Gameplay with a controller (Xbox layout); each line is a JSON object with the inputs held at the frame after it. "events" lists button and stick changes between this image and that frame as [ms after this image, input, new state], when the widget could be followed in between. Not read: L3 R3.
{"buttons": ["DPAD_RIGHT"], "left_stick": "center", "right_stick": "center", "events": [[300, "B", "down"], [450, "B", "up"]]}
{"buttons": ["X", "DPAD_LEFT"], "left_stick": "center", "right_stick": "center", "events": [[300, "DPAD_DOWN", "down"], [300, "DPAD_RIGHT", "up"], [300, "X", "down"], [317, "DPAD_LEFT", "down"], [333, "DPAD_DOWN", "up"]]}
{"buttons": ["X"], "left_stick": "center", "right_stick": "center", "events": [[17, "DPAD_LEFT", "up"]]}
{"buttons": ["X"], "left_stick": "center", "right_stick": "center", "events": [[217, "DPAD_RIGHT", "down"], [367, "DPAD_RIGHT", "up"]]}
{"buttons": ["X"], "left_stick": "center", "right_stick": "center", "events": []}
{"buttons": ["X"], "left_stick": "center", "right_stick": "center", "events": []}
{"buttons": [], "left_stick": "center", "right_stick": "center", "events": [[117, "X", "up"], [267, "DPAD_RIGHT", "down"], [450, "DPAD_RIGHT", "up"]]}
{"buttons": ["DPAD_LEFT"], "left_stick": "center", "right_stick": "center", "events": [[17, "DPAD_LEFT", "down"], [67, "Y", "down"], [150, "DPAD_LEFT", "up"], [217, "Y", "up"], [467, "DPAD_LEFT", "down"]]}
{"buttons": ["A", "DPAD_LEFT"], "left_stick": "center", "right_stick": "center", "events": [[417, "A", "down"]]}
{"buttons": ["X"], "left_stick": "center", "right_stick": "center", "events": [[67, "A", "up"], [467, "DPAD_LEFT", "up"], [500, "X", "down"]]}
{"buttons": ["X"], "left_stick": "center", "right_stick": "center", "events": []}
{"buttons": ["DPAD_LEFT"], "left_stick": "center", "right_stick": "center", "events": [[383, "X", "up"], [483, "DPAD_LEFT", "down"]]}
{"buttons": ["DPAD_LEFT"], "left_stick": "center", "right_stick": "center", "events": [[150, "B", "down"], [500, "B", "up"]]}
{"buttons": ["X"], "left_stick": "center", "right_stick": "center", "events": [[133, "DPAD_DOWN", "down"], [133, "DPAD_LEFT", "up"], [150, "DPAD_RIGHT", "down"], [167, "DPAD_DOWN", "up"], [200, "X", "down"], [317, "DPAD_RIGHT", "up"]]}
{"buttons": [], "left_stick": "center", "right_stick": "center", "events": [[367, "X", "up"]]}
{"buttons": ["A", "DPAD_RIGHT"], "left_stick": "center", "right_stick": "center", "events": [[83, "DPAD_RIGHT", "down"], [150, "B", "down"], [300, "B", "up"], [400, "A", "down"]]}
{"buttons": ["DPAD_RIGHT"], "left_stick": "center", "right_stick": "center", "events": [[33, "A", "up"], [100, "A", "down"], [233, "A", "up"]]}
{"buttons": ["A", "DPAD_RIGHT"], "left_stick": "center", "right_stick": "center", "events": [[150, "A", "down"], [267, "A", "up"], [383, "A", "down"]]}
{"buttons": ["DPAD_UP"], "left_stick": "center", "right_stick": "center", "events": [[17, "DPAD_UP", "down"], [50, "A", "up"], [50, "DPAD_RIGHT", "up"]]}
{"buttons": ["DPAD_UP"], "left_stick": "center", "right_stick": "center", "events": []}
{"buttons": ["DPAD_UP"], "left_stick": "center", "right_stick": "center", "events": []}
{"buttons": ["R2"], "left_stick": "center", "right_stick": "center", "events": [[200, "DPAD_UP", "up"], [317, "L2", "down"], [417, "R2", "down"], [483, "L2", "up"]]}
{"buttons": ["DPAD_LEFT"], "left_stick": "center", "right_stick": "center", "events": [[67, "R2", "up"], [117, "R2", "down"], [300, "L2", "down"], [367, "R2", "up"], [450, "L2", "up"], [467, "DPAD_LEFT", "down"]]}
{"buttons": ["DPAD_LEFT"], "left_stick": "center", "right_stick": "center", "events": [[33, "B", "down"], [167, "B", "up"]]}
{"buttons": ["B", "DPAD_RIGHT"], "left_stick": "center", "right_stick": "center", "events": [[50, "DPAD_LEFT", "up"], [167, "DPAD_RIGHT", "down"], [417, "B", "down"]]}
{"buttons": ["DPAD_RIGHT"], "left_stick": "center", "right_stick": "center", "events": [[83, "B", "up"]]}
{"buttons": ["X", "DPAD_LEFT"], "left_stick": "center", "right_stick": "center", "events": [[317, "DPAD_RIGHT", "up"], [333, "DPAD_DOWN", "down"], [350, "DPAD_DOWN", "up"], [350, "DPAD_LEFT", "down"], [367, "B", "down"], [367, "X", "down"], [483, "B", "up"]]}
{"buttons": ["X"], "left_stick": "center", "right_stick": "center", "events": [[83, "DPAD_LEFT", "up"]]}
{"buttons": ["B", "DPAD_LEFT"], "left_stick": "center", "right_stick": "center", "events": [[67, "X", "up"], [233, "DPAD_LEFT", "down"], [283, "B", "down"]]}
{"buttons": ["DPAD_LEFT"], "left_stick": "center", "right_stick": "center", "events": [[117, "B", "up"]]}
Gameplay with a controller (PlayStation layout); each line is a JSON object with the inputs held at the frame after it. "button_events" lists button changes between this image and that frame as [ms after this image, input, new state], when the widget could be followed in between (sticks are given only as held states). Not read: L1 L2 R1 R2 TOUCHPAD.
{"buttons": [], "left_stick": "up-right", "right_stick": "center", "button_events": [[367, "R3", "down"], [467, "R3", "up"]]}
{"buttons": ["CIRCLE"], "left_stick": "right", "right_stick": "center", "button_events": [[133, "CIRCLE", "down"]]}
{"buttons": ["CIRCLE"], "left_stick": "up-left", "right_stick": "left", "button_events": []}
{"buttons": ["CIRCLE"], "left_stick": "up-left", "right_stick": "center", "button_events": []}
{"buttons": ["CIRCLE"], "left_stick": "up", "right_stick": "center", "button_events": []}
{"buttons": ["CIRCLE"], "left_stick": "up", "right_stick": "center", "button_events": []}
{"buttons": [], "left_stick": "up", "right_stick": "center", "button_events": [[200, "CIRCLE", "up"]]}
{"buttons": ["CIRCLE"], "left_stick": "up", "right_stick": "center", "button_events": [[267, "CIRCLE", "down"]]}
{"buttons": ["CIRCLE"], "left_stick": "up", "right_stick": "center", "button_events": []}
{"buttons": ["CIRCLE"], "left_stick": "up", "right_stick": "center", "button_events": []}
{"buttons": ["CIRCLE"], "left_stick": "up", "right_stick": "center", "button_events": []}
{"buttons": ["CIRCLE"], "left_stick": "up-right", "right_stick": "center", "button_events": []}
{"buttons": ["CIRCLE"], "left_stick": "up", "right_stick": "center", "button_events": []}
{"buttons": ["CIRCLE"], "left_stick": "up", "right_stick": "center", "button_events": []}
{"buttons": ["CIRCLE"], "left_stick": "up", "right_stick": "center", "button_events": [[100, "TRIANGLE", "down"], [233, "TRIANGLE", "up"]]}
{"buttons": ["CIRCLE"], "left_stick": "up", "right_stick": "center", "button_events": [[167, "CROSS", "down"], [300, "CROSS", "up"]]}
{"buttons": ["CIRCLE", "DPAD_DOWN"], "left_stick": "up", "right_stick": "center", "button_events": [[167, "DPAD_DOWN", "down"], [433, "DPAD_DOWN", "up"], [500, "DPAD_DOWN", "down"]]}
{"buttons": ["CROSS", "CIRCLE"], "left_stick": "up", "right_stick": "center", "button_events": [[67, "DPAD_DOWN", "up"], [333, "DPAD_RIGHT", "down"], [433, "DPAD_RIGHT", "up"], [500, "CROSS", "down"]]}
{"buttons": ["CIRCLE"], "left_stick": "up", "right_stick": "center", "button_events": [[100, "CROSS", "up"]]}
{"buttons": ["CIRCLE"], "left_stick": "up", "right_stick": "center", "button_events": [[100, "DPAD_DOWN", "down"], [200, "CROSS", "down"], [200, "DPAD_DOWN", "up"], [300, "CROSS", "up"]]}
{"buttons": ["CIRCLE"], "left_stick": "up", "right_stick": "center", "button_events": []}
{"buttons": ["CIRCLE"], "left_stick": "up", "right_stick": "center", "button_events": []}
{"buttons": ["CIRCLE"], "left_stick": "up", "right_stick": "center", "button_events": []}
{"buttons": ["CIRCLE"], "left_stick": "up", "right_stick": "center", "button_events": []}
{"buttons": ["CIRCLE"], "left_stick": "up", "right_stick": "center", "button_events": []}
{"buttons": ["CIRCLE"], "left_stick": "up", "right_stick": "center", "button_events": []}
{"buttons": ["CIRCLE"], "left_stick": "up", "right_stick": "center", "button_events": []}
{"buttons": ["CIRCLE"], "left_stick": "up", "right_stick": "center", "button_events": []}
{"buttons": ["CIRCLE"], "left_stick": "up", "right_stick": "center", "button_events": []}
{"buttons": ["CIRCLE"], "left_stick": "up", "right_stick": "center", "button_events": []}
+++
Work item:
Every line in the data that holds the string "object" should be returned.

Answer for the task:
Gameplay with a controller (Xbox layout); each line is a JSON object with the inputs held at the frame after it. "events" lists button and stick changes between this image and that frame as [ms after this image, input, new state], when the widget could be followed in between. Not read: L3 R3.
Gameplay with a controller (PlayStation layout); each line is a JSON object with the inputs held at the frame after it. "button_events" lists button changes between this image and that frame as [ms after this image, input, new state], when the widget could be followed in between (sticks are given only as held states). Not read: L1 L2 R1 R2 TOUCHPAD.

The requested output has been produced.